Last March in this same column (ACROSS 1|2016 Commentary by James Turner), I pondered the changes that were occurring in the global political landscape.
We had a seemingly impossible set of outcomes relating to the then-distant and seemingly preposterous prospects of Brexit, Donald Trump’s presidency, and the continued rise in populist movements across Europe. We faced a protest as people sought to wake up politicians, institutionalism, and the mainstream media. None of it would happen of course! The rise of populism was just a reminder that the average person was still there, right?
Well, what was speculation is now fact and there is no sign of these trends reversing. The average person’s “reminder” is now real power. I raise this topic, not with any political bias or opinion on the outcomes, but to note that we are living in a genuinely different world now and, as always, we need to focus on what that means to us.
We as ACROSS readers are in a very people-oriented property class. In retail, we can affect the success of our investments and retail businesses by responding to the needs and wants of the people that pay for the goods and services that ultimately generate our returns. In our industry, we are evolving from “just” managers of real estate into behavioral scientists. So the “average person” has kicked the nest and she has found her voice. She isn’t so average anymore.
Fortunately, if that is the right word, we in the retail property business have already been forced to adjust to the early rise of people power. I am talking about the internet, of course, and the sustained but powerful impact that it has had on our physical retailing environments over the past 15 years or so.
We have become used to individuals wielding new powers and preferences and, generally speaking, we have adapted and responded. We now have more technology-enabled and consumer-focused properties. We have collectively introduced new entertainment facilities and have been working with retailers on their distribution strategies. We have chill-out lounges and selfie stations!

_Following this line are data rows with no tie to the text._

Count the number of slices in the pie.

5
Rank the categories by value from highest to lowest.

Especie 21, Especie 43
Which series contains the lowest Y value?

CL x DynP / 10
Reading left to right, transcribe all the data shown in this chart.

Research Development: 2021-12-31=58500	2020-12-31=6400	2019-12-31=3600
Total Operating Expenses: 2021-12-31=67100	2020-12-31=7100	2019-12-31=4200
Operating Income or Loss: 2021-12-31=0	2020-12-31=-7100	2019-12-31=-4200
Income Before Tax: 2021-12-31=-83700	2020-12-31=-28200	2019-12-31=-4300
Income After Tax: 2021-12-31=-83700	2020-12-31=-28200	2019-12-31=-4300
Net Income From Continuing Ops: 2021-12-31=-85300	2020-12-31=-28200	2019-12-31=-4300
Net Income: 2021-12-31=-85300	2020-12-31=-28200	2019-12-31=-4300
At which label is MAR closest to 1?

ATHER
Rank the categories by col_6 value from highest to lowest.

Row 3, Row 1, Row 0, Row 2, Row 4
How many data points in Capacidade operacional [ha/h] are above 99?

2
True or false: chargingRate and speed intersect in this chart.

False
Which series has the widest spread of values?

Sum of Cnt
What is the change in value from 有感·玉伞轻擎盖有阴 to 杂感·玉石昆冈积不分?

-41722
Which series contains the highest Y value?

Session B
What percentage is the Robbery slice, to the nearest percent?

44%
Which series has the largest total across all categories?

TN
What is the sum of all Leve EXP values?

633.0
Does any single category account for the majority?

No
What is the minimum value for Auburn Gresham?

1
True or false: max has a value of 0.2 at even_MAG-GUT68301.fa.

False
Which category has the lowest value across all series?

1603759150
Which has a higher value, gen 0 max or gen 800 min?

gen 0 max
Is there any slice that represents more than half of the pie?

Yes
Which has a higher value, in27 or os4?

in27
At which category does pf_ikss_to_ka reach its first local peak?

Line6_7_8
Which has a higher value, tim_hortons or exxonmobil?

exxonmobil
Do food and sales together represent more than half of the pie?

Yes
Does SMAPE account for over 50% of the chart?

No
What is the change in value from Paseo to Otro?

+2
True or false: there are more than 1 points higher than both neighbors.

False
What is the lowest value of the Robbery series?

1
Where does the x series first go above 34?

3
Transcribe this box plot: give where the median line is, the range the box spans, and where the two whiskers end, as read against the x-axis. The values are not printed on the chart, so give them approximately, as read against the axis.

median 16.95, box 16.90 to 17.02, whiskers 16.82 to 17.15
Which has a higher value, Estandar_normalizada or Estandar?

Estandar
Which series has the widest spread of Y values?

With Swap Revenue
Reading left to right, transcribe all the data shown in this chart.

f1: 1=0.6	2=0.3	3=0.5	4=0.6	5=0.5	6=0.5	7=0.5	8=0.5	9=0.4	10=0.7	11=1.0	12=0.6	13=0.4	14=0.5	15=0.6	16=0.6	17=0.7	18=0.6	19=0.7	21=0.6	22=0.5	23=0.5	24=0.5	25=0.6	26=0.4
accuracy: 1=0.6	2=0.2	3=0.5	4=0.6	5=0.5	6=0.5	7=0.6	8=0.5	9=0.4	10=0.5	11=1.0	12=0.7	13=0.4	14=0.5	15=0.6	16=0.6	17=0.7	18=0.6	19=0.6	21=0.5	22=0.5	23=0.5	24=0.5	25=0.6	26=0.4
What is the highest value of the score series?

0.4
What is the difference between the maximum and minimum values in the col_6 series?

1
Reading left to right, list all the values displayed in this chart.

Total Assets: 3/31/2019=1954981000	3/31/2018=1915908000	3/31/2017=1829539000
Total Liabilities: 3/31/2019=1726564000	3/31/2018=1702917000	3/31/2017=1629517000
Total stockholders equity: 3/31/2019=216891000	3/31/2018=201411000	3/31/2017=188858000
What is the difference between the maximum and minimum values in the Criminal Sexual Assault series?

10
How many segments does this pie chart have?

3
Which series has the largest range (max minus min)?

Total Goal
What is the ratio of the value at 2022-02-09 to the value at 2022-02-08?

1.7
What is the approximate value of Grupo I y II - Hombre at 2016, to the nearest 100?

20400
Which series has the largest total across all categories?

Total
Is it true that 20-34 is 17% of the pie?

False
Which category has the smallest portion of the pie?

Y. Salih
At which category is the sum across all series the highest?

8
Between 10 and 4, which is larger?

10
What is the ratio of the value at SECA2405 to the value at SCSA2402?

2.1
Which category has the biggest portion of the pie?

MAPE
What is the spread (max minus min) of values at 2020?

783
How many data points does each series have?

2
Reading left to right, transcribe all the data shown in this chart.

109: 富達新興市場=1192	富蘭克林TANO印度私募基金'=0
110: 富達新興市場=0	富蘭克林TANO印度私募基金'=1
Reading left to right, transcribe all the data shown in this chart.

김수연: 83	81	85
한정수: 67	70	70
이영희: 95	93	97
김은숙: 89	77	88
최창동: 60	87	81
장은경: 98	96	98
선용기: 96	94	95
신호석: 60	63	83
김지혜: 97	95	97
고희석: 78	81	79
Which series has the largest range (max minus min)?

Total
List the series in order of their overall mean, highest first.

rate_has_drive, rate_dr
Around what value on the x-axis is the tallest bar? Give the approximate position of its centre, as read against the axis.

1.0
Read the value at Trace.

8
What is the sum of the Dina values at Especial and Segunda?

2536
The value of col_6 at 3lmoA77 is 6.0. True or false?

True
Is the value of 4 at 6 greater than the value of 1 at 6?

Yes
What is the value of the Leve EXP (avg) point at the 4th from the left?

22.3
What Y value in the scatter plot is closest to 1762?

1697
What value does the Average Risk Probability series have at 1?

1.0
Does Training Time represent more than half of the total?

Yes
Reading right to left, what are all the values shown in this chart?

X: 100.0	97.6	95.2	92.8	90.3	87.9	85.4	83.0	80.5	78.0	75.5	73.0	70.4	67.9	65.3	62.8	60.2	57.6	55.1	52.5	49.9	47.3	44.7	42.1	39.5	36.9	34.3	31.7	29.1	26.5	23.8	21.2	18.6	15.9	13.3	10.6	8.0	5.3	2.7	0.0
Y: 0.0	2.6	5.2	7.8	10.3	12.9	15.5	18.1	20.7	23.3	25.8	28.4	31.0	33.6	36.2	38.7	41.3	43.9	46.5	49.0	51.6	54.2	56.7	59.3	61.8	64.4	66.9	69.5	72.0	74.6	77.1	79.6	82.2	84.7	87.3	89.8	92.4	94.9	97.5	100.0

The revolution, however, continues apace and the issues are broadening. It’s not just how we deal with the trends of individuals anymore but also the combined populist pressures in elected governments.
For example, just one issue that affects us all: Sunday trading bans. It is well known that Hungary and Poland have either implemented or proposed such bans. In the case of Hungary, this was subsequently repealed, but in Poland, the proposals are still being advanced. This is where it is tricky, because the populist government has to balance out what is right for its people, especially employment versus deals done with pressure groups, to get in to govern in the first place. Populism is skewed, particularly in government.
So while we have been adjusting as an industry with some success and some failure, we need to find another charge of spirit within us and look at the broader movement of people power.
We need to be constantly aware of not just the technological impacts of the people’s voice but the broader social, legal, and economic impacts that are flowing on. With real estate being a permanent asset class, our subsector is very dynamic because it is so people-centric. We have an almost unique position in which we have to manage both the fluid and the static every single day of the year.
How we manage the demands from empowered individuals and the different styles of government that represent the majority of individuals will be an exciting challenge for us in our industry.